→ Tareas a realizar
**1.** Enumere los países que el texto del documento nombra como partes del conflicto.
**2.** Responda las siguientes preguntas sobre el texto del documento:
(a) ¿A cuánto ascienden, como máximo, las pérdidas que proyecta el informe de la ONU para la región?
(b) ¿Cuándo comenzó el conflicto?
(c) ¿Qué prevé incluso el escenario más optimista del informe?

→ Texto del documento
————————

Guerra en oriente medio: onu advierte de un tsunami económico
La escalada del conflicto entre Estados Unidos, Israel e Irán amenaza con hundir a Oriente Medio en una crisis económica sin precedentes. Un nuevo informe de la Organización de Naciones Unidas (ONU) proyecta pérdidas de hasta 194.000 millones de dólares en la región, una cifra que podría desencadenar un aumento masivo del desempleo y la pobreza.
El impacto devastador en el pib de los países árabes
Según el Programa de las Naciones Unidas para el Desarrollo, los países árabes podrían ver reducido su Producto Interno Bruto (PIB) entre 120.000 y 194.000 millones de dólares. Lo que nadie cuenta es la rapidez con la que esta situación se ha deteriorado: el conflicto, que comenzó a finales de febrero, ya está generando ondas expansivas en la Economía global. El informe analiza varios escenarios, pero incluso el más optimista prevé consecuencias socioeconómicas profundas y generalizadas.

————————

→ Datos extraídos
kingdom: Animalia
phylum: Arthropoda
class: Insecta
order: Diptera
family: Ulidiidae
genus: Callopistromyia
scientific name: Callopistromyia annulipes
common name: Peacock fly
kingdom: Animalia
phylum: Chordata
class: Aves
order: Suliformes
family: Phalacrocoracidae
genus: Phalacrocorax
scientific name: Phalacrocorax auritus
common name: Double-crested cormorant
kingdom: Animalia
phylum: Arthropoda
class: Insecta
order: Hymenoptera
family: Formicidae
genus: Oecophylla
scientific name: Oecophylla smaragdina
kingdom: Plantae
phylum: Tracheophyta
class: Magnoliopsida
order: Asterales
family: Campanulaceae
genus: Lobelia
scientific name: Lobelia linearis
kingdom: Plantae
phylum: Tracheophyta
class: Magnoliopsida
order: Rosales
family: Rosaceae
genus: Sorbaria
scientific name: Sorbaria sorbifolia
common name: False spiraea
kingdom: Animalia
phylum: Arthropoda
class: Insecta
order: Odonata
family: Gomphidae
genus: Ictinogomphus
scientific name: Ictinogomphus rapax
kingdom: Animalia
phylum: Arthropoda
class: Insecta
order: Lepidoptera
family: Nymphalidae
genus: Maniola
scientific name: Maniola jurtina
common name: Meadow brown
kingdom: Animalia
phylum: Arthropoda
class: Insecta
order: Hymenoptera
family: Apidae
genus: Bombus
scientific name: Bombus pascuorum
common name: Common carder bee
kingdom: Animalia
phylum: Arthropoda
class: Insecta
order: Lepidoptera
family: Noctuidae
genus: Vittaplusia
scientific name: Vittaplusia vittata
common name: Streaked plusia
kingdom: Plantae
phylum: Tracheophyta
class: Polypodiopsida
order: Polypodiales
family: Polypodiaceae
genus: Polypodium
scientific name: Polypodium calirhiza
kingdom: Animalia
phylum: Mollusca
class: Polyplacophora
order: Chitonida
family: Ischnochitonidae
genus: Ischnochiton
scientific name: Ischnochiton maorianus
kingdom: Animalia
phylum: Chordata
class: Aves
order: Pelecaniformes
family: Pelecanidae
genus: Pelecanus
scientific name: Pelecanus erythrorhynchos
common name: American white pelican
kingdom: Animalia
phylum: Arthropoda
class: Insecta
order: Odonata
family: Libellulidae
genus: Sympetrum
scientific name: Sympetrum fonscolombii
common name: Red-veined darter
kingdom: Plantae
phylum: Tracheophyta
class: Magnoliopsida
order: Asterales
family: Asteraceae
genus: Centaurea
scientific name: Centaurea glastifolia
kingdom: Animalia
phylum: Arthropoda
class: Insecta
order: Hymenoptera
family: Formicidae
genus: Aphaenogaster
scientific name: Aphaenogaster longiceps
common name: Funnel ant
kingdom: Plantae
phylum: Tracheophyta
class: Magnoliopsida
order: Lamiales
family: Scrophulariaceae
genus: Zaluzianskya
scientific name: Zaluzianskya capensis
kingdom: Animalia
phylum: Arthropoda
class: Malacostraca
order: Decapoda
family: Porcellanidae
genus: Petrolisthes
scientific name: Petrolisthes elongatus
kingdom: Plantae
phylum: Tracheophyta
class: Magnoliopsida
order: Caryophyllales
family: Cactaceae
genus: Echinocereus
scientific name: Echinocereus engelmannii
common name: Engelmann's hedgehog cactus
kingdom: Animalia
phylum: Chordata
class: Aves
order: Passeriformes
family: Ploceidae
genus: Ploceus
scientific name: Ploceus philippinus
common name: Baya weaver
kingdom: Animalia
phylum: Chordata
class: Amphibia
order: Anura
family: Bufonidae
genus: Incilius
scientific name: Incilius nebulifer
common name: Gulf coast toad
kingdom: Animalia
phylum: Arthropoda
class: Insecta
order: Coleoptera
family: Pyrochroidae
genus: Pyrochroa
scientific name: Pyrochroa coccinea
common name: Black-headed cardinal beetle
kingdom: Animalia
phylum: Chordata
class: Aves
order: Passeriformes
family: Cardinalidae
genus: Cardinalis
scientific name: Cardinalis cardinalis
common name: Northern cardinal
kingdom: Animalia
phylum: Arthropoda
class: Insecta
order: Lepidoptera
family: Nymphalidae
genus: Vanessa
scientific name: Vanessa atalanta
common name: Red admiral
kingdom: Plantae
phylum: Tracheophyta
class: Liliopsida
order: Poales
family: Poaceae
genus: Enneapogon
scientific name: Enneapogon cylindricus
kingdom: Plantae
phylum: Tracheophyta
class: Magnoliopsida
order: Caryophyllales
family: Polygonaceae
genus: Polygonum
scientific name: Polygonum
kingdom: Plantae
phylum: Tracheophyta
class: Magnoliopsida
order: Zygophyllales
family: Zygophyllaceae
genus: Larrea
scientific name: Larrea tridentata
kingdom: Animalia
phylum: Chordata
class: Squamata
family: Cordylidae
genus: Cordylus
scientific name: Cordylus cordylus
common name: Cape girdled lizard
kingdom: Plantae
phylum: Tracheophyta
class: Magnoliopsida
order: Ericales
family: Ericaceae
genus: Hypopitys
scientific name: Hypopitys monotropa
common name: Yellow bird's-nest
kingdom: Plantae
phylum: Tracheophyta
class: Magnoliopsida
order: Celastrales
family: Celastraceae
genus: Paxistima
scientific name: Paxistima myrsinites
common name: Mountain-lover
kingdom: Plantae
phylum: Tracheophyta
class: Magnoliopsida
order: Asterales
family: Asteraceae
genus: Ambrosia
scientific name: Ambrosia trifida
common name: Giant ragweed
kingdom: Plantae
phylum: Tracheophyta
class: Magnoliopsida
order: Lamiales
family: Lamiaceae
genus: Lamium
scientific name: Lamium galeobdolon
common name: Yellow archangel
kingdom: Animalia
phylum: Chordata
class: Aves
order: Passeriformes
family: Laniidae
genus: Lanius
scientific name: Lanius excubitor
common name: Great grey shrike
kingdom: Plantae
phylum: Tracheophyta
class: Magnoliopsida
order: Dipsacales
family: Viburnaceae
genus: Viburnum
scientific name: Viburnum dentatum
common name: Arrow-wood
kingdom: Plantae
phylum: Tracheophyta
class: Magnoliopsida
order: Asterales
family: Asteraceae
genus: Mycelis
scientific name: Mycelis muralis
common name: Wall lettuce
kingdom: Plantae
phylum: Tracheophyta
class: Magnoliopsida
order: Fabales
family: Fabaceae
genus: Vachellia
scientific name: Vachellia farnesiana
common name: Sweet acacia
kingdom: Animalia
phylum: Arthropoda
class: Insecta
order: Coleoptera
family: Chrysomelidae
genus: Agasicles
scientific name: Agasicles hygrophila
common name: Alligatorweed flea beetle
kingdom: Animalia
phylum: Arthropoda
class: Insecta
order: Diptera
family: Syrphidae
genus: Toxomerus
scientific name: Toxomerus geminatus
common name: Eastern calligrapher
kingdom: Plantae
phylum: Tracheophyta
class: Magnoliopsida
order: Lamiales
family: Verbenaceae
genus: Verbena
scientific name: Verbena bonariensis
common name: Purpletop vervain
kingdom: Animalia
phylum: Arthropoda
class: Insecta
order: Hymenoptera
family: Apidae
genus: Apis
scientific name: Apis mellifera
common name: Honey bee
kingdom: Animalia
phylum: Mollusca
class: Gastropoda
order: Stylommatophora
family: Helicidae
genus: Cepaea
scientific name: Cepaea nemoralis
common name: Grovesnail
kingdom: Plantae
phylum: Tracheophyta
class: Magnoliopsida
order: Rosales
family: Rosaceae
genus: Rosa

————————

→ Soluciones por tarea
**1.** Estados Unidos, Israel e Irán.

**2.**
(a) A 194.000 millones de dólares.
(b) A finales de febrero.
(c) Consecuencias socioeconómicas profundas y generalizadas.